Start a Study Group that Shares

The easiest thing to do is to form a group that shares their best verse of the week and explain it to everyone else. Then, maybe engaging is discussing what you understand from it, what you think general about it, and so on.

  • Starting a group strictly to study the Bible right away may not find a lot of members. Many won’t find it interesting enough.
  • So, pick some friends and discuss something philosophically from a verse from the Bible, and tell things you relate them to in real life.
  • You can share some experiences that help you relate whether in favor or in a debate of the verse and ask others if they think that is true and is right.
  • Engage the group! It doesn’t have to be Bible in the first week itself; it can be a one-liner from a famous movie.

Movies are the Best Way to Share Thoughts

This playlist on YouTube tells some of the Bible verses that made into movies. One of the ways to inspire a young generation is to use them in the media and tell a story to emphasize it or, for example, Hacksaw Ridge, where the power of the Bible shines the light.

  • There are tons of movies, but a handful of them are so inspirational that starting a Bible study group would be a lot easier. Watching them gives meaning to the lines written in black over a white paper.
  • These are different from documentaries or movies that are on the Bible or Lord Jesus; theosophical in nature, but these are stories that relate a verse or a quote from the sacred book to a real-life truth.
  • This makes a greater impact for discussion, when you are discussing what you saw in the movie, you are also discussing with the group a famous Bible verse.

Start Slowly with One Passage at a Time

When you are leading a study group, the study goes verse-by-verse but takes some time to divide the book into sections and combine them. Such that your group completes the whole passage all the way through.

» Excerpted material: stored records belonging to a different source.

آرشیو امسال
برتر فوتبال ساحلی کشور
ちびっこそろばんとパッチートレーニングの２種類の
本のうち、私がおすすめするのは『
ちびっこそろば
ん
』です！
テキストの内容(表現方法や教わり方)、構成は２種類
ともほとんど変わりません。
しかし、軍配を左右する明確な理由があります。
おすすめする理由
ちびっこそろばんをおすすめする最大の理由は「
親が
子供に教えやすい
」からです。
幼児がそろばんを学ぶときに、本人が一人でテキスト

  • Dividing the passage into sections of 4 to 10 verses and dividing them with the members, each with some of it is a wonderful idea.
  • While Paul’s letters or Jesus’s teaching require less text, decide ahead of time how much you want to give to how many.
  • Then, keep Q & A sessions, discussion time, and talk about the things you read. Talk about a change in reading the Bible brought in your life last week.
  • Continue this henceforth and combine ideas from above now and then.

Tips

  • Starting a Bible study group online is a great way and initiating a group chat or texting individually is quite useful. Then, take it to physical meetings.
  • Discussing something you are going through and topics like “faith”, “Bible”, even questions like “Is God watching over us” are astounding discussion topics.
  • Topics of discussion help find minds and individuals that like talking on the same topics and that can form the basis of starting your Bible study group.